雷枭却不再理她,直接拉着秦殃走人,两个男人拉手其实有些奇怪,但是余渺渺此时显然无力去注意那么多,满心都是委屈,难过得想哭。
雷枭拉着秦殃上车,示意杜飞扬开车,然后开口道,“这是我买的。”
“我知道。”
两人都不再说话,秦殃靠在椅背上闭目养神,雷枭抿着唇,显然心情不佳,这事是他的错吗?他又没去招惹余渺渺,秦殃凭什么给他甩脸色?
杜飞扬心中叹气,这是吵架了?
秦殃一直不说话,雷枭也不说话,两人回到别墅都还安静异常。
结果上楼的时候,秦殃突然转过身来,说道,“想到了!”
雷枭本来也心不在焉,不防他突然转身,差点被他撞下楼,好在秦殃拉了他一把,“亲爱的,你想什么呢?”
见秦殃完全没事人的样子,雷枭火大地瞪他,“我才要问你在想什么?”
或许是因为一直以来,都是秦殃在缠着他,就算是闹别扭也是缠着他闹,以至于秦殃突然冷漠下来,让他难以接受。
秦殃被吼,不由很是无辜,“我在想怎么让余渺渺避你如蛇蝎啊!”
雷枭余怒未消,扯着他进了房间,“砰”的一声甩上门,将他抵在门上,咬着他的唇厮磨,手也从衣服下摆探了进去,在他身上揉捏。
秦殃完全就是受宠若惊,怎么突然变得这么热情?之前是谁不让他乱来的?
不过这么好的事秦殃可不会拒绝,当下便抱着雷枭,一边亲吻,一边拉扯对方的衣服,脚步凌乱地朝着床边靠去。

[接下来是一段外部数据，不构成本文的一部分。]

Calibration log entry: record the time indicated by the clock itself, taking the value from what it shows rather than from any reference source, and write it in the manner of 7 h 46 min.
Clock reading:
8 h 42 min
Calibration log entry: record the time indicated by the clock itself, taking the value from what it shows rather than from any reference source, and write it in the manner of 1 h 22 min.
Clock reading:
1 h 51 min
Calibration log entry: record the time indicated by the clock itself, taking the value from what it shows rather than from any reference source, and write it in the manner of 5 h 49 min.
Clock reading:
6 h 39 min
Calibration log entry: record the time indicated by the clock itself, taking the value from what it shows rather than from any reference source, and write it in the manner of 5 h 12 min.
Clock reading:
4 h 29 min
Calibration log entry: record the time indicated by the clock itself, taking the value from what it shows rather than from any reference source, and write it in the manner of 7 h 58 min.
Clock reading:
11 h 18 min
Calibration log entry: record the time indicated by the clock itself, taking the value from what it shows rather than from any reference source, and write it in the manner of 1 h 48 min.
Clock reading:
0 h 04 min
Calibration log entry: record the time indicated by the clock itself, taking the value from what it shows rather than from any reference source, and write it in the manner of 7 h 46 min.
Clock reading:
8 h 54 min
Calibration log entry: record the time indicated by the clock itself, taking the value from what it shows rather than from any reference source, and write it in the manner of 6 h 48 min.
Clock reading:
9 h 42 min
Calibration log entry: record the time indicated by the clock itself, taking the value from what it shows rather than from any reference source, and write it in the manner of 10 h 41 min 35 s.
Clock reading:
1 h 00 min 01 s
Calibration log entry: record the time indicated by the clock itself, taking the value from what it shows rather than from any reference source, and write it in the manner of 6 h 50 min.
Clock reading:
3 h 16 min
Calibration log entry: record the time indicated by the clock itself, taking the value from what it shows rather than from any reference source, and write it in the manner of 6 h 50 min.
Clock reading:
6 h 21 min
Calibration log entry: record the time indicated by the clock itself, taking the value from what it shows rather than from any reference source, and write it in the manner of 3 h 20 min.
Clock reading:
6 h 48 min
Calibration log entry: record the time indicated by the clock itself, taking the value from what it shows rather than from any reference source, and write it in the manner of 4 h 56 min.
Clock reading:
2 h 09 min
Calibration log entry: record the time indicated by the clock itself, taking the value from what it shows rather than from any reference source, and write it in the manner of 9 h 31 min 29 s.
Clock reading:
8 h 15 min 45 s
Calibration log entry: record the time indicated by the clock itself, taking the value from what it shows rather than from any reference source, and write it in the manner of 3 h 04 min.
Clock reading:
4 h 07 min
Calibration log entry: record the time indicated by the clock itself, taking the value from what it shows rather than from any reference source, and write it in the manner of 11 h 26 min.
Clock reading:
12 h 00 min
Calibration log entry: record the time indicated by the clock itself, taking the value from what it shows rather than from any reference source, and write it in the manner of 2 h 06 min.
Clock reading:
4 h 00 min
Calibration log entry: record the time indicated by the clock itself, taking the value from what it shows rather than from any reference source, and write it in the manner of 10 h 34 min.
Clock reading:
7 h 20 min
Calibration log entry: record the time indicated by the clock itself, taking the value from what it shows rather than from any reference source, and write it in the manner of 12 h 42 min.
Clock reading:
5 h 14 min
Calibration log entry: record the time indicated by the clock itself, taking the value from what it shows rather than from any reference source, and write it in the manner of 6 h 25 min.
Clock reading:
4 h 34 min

雷少还在愤怒,秦殃却无比清醒地打着主意,所以结果不言而喻。
“秦殃!”雷枭气恼地捶了捶床,却已无力翻身。
秦殃抓着他的双手十指紧扣,低头看着他,两人离得太近,脸都快贴在一起了,秦殃可以清晰地看见雷枭眼底的恼怒,雷枭也可以清晰地看清秦殃眼底的邪肆。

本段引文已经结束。